A few years later, my dad arrived home with a Texas Instruments TI 99, a programmable keyboard device. Watching him type codes and run programs on the computer filled me with amazement. He was creating something. I suddenly had an epiphany and thought, “I can make games too, I just have to learn to program.” From that moment on, I decided, creating games would be my future. However, it wasn’t until I turned 30 years old, I finally embarked on the adventure fully.

In 2005, I worked at a video game company, Gameloft, assisting with technical matters. Attending the Game Developers Conference in San Francisco, I met nearly everyone behind the games I had played all my life. Discovering they were ordinary people, facing similar challenges, made me realize I could pursue my dream.

After returning, despite the uncertainty, I quit my job. Without income, I moved back to my mom’s house, and over time, I watched as 10 years’ worth of savings dwindled. The first games I created were non-commercial, and I remained unknown. No investor showed a willingness to fund my projects. I dedicated myself to making independent, small games until an opportunity presented itself.

After winning some gaming awards, creator begins to develop Storyteller

At times, I felt stuck and criticized myself for certain decisions. However, on other occasions, I felt a surge of creative energy that made me feel capable of anything. I created some artistic games that gained traction, such as I Wish I Were the Moon and Today I Die. My goal was to create something artistic, but I ended up building a reputation. Suddenly, I won some independent awards, and the community developed high expectations of me.

That reputation motivated me to create an exceptional game. However, my skills proved insufficient. That was when Storyteller emerged. I found inspiration in the stories I read as a child. Since that idea took shape, I feel like I have been chasing after Storyteller, never quite keeping pace or getting ahead.

The project moves faster than me, constantly presenting challenges.
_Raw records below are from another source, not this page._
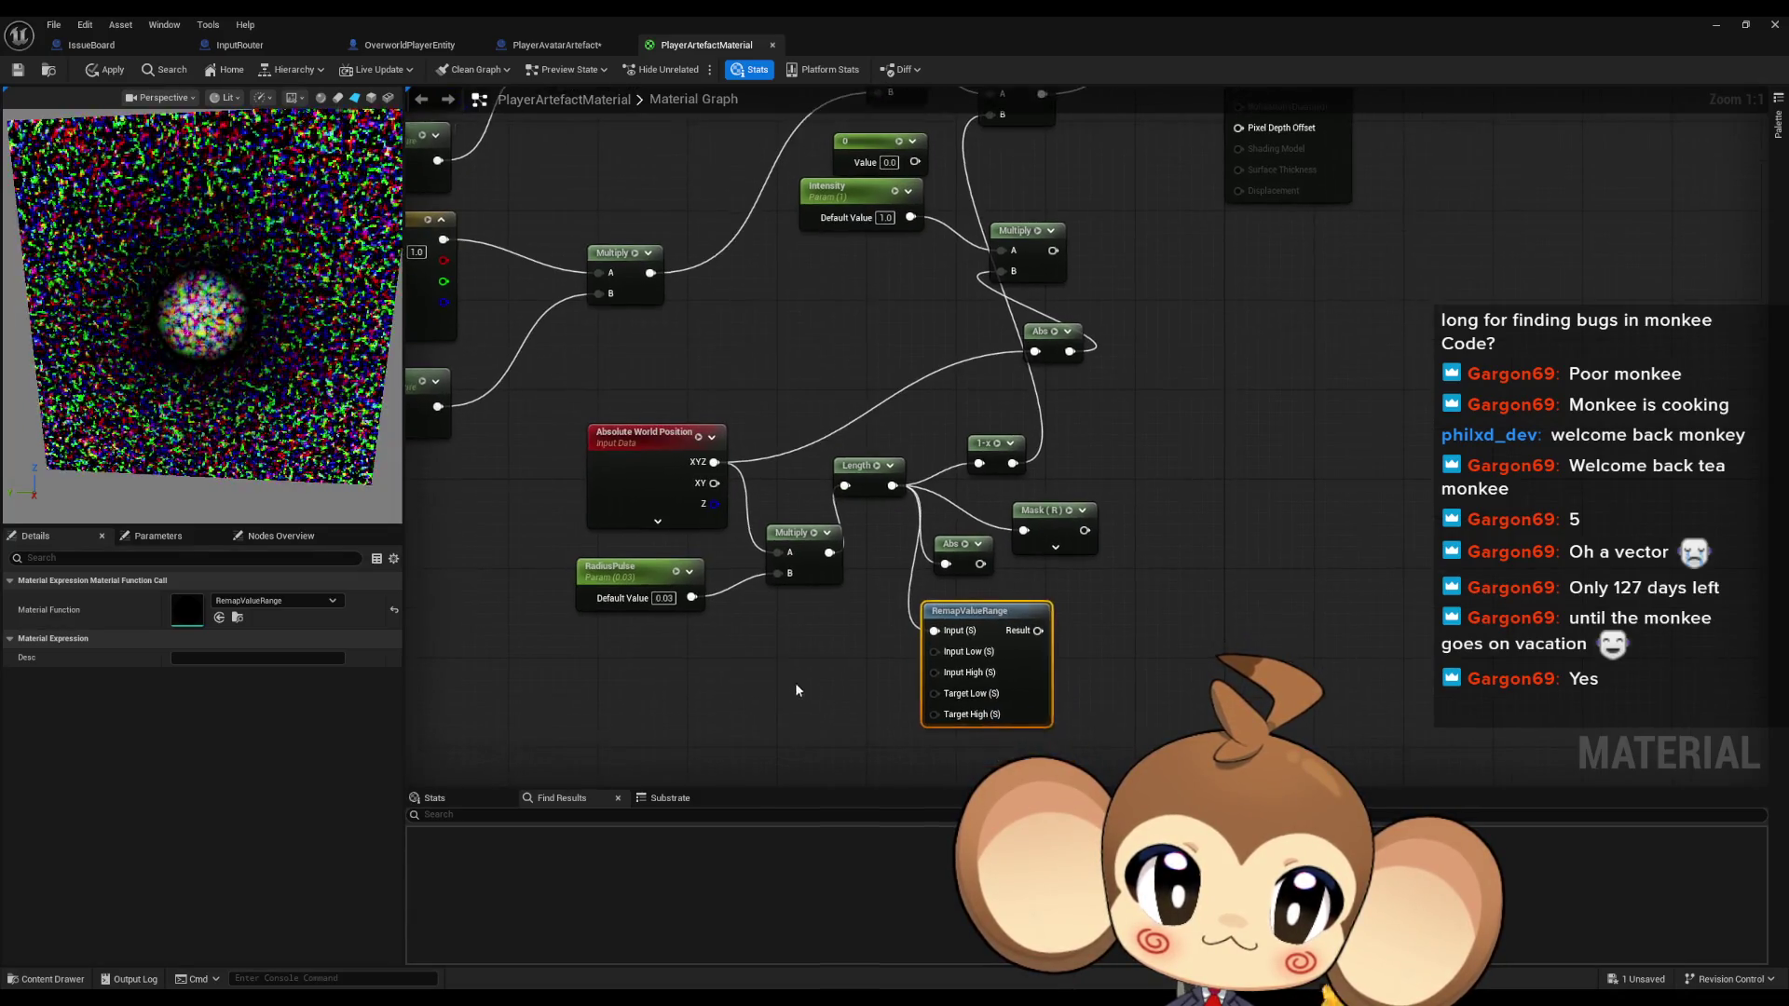
Wire constants 0 and 1 into the remap's low/high and target inputs, and feed Result into a Multiply
left_click(725, 652)
left_click(734, 648)
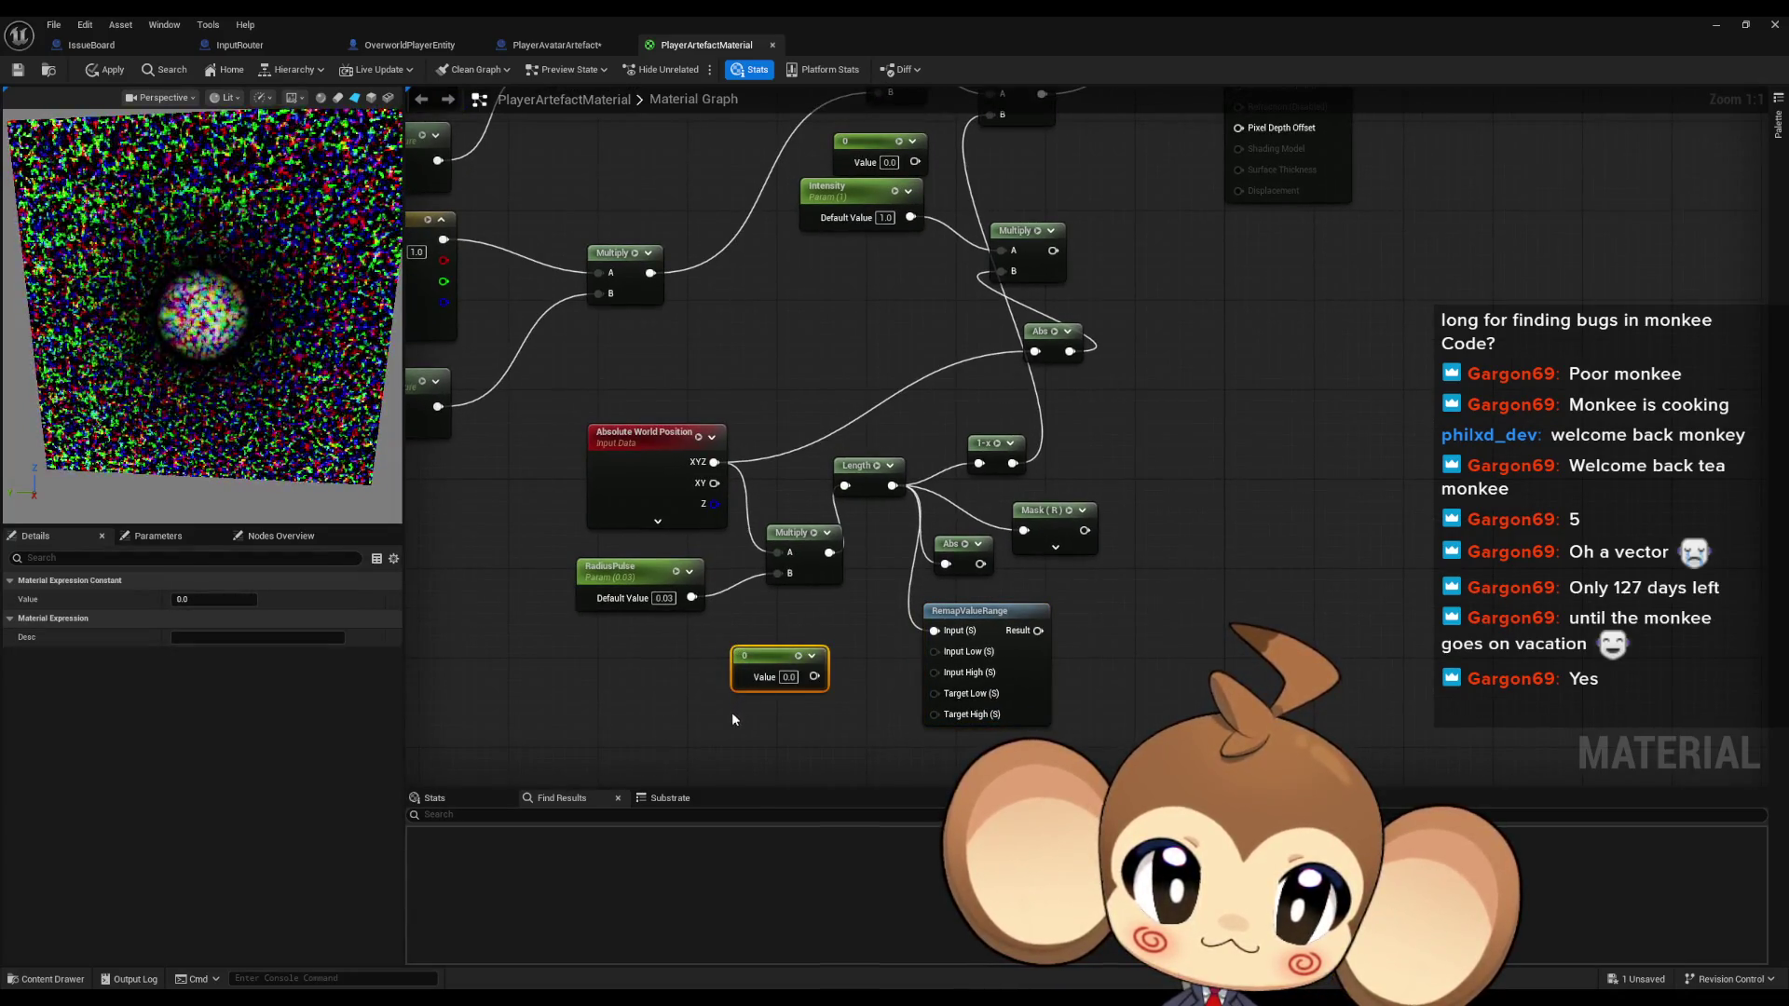
left_click(733, 710)
left_click_drag(934, 651, 814, 676)
left_click(789, 732)
type("1")
left_click(874, 723)
mouse_move(935, 671)
left_mouse_down()
mouse_move(813, 732)
mouse_move(797, 658)
left_mouse_up()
It took me 15 years to bring it to where it is now. I had to learn how to make a good game, and at times, I learned the hard way. It felt like diving into a mess with no clear path out.

Storyteller emerged from numerous eureka moments. Initially, I aimed to create an unconventional game, which surprisingly succeeded. However, to develop my skills, I needed to reach out to more people. For a while, I paused the project to give it some breathing room. Suddenly, it seemed to not work, and I struggled to find a solution.

Creators heart swells with pride when Storyteller goes global

The pauses in development distressed me until I switched to another project, and after a while, the solution manifested. This happened several times. I consider everything I did in between as practice, preparing me to pour that knowledge into Storyteller. My most ambitious project, I invested the most effort into this game. After signing the Netflix contract, a sense of financial balance washed over me. While I never expected it to be a hit, the success felt like a rewarding culmination of all my efforts.

Sitting at home in front of the computer, an email from Annapurna Interactive, the distributor that markets the game, popped up. “This is incredible,” they said. My heart swelled with pride and disbelief as I realized my game was the most downloaded game on all of Netflix. As an independent game, competing at that level never crossed my mind. I believe many coincidences aligned to make this happen: the right game at the right time in the right place.

Astonishingly, a whole niche of people interested in playing Storyteller emerged. Friends send me photos of strangers playing on the bus, the train, or the subway. It feels impressive. I never expected such a thing to happen. This allows me to take another step toward pursuing a new dream in my life.

Having made video games, blended games with art, and achieved commercial success, now I aspire toward cultural relevance. Lots of people out there, who have no idea who I am, enjoy my creation. This motivates me to continue occupying a place in people’s lives, to awaken their excitement.